For the nine months ended Sept. 30, 2025, diluted EPS was $4.84 and diluted EPS, adjusted for special items, was $6.03, compared to $4.09 and $5.36, respectively, for the nine months ended Sept. 30, 2024. Net income and Adjusted EBITDA were $1.163 billion and $2.779 billion, respectively, for the nine months ended Sept. 30, 2025, compared to $1.034 billion and $2.571 billion, respectively, for the nine months ended Sept. 30, 2024.
Development
In the third quarter, Hilton opened 199 hotels, totaling 24,800 rooms, resulting in 23,200 net room additions. The company continued to expand its luxury and lifestyle brands during the quarter, including the addition of the Conrad Hamburg, representing the brand’s debut in Germany, and the KROMO Bangkok, Curio Collection by Hilton, the brand’s first hotel in Thailand. It also opened the Sunseeker Resort Florida Gulf Coast, Curio by Hilton; signed the Makati in Metro Manila, Canopy by Hilton, representing the brand’s first hotel in the Philippines; and broke ground on the Signia by Hilton Savannah, which will serve as the Savannah Convention Center’s headquarters hotel. In Vietnam, the company approved nearly 1,800 rooms across five hotels to debut the Conrad, LXR and DoubleTree brands. Hilton reached another milestone with its 9,000th property, with the opening of the Signia by Hilton La Cantera Resort and Spa. The company also announced the launch of the new lifestyle brand, Outset Collection by Hilton, which has more than 60 hotels in development and for which bookings are expected to be available starting later this year.
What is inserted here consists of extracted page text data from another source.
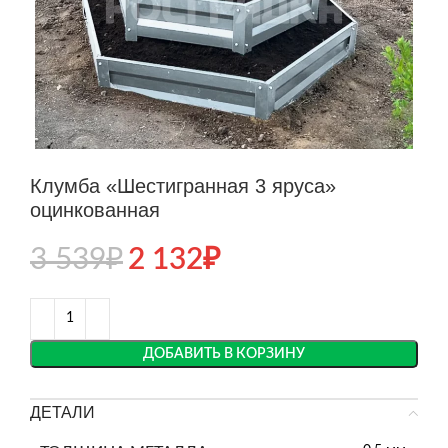
Клумба «Шестигранная 3 яруса»
оцинкованная
3 539
₽
2 132
₽
ДОБАВИТЬ В КОРЗИНУ
ДЕТАЛИ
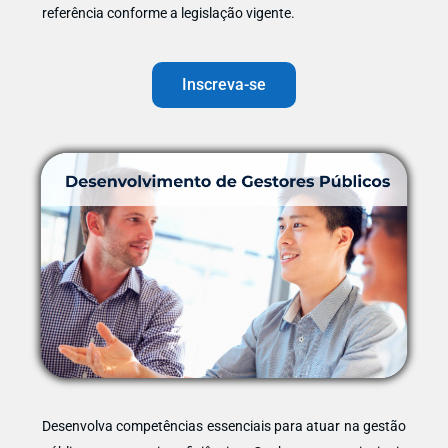
referência conforme a legislação vigente.
Inscreva-se
Desenvolva competências essenciais para atuar na gestão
Hilton added 33,000 rooms to the development pipeline during the third quarter, and, as of Sept. 30, 2025, the development pipeline totaled 3,648 hotels representing 515,400 rooms throughout 128 countries and territories, including 26 countries and territories where the company had no existing hotels. Additionally, of the rooms in the development pipeline, nearly half were under construction and more than half were located outside of the U.S.
Full-year outlook
- Systemwide comparable RevPAR, on a currency-neutral basis, is projected to be flat to an increase of 1% compared to 2024.
- Net income is projected to be between $1.604 billion and $1.625 billion.
- Adjusted EBITDA is projected to be between $3.685 billion and $3.715 billion.
- Contract acquisition costs and capital expenditures, excluding amounts reimbursed by third parties, are projected to be between $250 million and $300 million.
- Capital return is projected to be approximately $3.3 billion.
- General and administrative expenses are projected to be between $410 million and $420 million.
- Net unit growth is projected to be between 6.5% and 7%.
Fourth-quarter outlook
- Systemwide comparable RevPAR, on a currency-neutral basis, is projected to increase approximately 1% compared to the fourth quarter of 2024.
- Net income is projected to be between $441 million and $462 million.
- Adjusted EBITDA is projected to be between $906 million and $936 million.